Three students from App State have already visited Ghana in 2019 to take part in the UDS Third Trimester program, which enables Ghanaian students to live and work for eight weeks in selected rural communities and use participatory approaches in order to identify resources and lasting solutions to development problems. Ignatov and Ignatova are planning to bring ten students to Ghana as part of a Sustainable Development study abroad program in July 2023. Eventually, with the support of the US Embassy grant, they hope to develop a shared curriculum and joint certificate program.
Their Trip to Ghana
Ignatov and Ignatova recently spent six months in Ghana from Jan. 10 – July 31.
"We are so grateful to our department, our Dean and our university for letting us go on sabbatical simultaneously," Ignatova said.
During their trip, Ignatov and Ignatova continued to pursue a series of research projects. One highlight of the trip came when they got the opportunity to meet and share their research with Virginia Palmer, the United States ambassador to Ghana. Ambassador Palmer also attended a talk that Ignatov gave to US Embassy officials on July 28, which focused on the causes of land conflicts in Ghana.
Ignatov's research, which was supported by a Ghana Fulbright Scholar grant (2017-2018), examines contemporary conflicts over land ownership in Northern Ghana. Land in Ghana is currently governed by a plural legal system, where customary and statutory systems overlap.
The 1979 Constitution handed back land in the North to its "traditional owners," opening possibilities for earth priests, chiefs, families, and individuals to re-interpret the language of the Constitution and claim ownership.
Drawing on years of field research in Ghana, Ignatov's research project examines these conflicts, not only as struggles over access to "resources" and land, but also as conflicts over law, authority, identity, and power.

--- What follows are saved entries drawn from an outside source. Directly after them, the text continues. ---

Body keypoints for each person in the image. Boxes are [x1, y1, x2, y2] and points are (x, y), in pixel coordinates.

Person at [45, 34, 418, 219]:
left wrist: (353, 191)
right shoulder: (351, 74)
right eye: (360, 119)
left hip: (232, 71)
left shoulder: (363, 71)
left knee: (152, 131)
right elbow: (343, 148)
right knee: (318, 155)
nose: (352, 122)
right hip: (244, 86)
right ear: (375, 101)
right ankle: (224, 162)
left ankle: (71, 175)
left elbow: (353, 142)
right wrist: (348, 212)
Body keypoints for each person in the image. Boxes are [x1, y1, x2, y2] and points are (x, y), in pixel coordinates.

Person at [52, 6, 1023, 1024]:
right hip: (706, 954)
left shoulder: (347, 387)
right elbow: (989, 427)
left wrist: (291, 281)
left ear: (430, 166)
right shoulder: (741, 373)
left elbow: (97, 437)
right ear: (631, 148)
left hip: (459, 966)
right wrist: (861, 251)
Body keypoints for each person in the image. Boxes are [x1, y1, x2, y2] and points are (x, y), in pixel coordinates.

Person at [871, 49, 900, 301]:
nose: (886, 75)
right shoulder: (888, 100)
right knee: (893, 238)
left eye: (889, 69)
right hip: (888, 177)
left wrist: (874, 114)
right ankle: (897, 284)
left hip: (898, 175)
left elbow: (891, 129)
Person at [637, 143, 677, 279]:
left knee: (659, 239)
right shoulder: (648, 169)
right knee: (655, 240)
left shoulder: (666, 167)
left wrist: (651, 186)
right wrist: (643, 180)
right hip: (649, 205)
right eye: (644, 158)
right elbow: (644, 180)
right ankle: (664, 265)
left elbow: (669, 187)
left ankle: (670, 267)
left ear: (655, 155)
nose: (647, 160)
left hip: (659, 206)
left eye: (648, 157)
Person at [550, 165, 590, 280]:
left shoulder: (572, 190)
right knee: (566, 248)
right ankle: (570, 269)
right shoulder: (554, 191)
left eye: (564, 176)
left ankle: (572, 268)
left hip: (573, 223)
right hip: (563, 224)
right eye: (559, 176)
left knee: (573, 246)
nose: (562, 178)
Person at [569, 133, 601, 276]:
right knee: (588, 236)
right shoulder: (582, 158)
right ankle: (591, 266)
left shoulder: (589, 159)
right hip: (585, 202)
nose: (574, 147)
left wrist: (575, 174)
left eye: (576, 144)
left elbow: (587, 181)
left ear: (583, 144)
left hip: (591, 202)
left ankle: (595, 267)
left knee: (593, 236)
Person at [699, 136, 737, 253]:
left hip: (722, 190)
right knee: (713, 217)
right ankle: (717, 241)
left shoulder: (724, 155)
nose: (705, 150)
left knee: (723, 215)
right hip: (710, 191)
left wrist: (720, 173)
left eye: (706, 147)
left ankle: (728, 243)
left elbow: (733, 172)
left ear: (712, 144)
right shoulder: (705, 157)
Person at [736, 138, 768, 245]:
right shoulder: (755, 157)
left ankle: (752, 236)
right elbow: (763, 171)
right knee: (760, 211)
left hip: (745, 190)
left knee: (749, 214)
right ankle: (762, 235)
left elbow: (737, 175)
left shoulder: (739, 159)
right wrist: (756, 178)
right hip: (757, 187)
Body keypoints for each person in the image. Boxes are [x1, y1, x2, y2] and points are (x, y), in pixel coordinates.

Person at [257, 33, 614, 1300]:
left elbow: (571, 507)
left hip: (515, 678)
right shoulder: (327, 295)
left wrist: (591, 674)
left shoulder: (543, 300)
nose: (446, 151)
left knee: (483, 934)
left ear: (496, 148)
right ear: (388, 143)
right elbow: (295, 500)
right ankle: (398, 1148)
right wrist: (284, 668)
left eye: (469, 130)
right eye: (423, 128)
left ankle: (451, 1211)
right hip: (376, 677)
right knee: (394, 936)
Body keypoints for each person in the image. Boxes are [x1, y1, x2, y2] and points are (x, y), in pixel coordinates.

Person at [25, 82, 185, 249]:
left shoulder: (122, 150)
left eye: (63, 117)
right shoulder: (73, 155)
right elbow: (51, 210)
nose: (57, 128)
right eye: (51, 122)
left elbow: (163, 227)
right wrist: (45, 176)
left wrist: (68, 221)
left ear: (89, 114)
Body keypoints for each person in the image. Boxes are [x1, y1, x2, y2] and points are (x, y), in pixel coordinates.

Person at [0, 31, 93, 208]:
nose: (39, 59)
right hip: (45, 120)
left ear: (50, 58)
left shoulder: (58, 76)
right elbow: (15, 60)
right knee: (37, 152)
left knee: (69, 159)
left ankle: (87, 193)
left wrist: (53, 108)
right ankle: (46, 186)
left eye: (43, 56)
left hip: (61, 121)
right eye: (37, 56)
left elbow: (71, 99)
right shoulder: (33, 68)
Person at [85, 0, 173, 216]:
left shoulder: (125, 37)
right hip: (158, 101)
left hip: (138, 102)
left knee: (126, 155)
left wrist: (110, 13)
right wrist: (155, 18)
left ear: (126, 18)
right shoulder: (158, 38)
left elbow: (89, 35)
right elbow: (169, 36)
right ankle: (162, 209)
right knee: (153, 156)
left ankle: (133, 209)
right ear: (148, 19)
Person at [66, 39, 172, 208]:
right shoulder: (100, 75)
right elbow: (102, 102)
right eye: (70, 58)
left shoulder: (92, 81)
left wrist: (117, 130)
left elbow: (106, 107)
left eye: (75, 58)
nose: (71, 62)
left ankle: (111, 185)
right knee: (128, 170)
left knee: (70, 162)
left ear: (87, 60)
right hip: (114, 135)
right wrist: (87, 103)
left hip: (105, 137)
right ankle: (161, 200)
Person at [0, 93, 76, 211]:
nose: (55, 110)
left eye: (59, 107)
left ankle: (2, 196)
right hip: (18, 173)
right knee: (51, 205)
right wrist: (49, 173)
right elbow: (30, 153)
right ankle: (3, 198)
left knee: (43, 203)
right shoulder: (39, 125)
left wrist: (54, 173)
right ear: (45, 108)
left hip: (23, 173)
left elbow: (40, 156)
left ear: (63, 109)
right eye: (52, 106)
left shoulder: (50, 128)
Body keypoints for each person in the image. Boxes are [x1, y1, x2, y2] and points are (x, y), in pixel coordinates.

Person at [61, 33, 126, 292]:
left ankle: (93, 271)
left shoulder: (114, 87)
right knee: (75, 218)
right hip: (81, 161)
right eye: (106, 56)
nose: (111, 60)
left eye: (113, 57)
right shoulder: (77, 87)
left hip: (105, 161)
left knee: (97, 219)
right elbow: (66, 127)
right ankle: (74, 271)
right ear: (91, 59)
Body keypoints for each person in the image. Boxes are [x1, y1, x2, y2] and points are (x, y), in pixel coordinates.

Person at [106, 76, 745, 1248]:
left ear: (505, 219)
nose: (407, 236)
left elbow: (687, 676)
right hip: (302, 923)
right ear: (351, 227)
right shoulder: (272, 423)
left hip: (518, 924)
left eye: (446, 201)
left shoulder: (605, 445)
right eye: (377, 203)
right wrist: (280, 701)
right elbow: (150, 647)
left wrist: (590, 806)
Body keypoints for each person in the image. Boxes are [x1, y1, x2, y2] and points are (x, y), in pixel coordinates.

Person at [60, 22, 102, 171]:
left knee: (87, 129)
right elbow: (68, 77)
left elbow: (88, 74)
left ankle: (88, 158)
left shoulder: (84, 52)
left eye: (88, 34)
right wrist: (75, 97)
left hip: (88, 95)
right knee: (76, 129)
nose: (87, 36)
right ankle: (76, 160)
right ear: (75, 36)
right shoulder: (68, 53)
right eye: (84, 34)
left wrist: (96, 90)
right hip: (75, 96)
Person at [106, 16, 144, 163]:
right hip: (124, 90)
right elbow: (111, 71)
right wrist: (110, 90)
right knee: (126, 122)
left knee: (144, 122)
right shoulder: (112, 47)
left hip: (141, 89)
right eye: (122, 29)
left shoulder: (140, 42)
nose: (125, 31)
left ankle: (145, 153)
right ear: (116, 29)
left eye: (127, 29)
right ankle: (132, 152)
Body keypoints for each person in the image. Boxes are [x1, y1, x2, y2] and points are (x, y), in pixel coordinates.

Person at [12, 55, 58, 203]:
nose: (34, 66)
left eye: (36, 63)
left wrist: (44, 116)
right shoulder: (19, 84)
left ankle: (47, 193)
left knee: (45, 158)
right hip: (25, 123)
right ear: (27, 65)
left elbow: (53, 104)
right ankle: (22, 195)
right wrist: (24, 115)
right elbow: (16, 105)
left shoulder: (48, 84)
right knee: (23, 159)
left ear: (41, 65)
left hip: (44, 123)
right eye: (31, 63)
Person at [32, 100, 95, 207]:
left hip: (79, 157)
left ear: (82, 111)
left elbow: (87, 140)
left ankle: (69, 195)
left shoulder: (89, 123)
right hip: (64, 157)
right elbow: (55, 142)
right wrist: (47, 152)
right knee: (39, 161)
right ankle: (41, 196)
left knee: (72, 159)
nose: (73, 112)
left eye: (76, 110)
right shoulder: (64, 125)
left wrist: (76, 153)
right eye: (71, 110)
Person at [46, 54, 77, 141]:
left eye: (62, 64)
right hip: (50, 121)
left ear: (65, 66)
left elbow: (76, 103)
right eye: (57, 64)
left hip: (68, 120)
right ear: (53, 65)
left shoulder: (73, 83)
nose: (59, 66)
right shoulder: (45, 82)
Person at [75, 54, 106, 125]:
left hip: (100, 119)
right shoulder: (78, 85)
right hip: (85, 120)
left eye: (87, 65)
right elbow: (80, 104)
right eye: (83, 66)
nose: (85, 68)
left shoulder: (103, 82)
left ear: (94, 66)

Ignatov's research aims to contribute to policy and scholarly debates about land governance in Africa.
In addition to launching her second project on women's livelihoods connected to wild trees in the Upper East region of Ghana, Ignatova delivered book talks at the University for Development Studies and for the Fulbright community in Accra on her book "Contesting Africa's New Green Revolution: Biotechnology and Philanthrocapitalist Development in Ghana" (published by Zed/Bloomsbury in 2021).
"It was really exciting to give this talk at UDS because it was the culmination of 10 years of work," Ignatova said. She also donated one of her books to the UDS library.
Ignatova's research focuses on the politics of commercial agriculture. While the expansion of commercial agriculture is beneficial to some parties, there are also negative social and ecological consequences. For instance, shea trees that many women in northern Ghana source their livelihoods from have been felled in order to make way for commercial farming plots.
Dr. Anatoli Ignatov (left) and Dr. Jacqui Ignatova (right) stand with Virginia Palmer (center), the United States ambassador to Ghana.
Looking Forward
Ignatov and Ignatova are both looking forward to continuing their research and fostering the partnership with UDS. But more than that, they are excited to see their students succeed.
"Students who choose this major really want to change the world," Ignatov said about sustainable development. "I'm always happy to see our students be successful and stick to their beliefs once they graduate. It's been great to follow their trajectories."
While the partnership with UDS brings a global perspective to the Department of Sustainable Development, Ignatov and Ignatova work to showcase to Ghanaian partners' community organizations in Appalachia that provide leadership in sustainability and food security, like the F.A.R.M. Café, High Country Food Hub, and Blue Ridge Women in Agriculture. They invite the Appalachian community to be involved with welcoming their Ghanaian partners to campus in May 2023.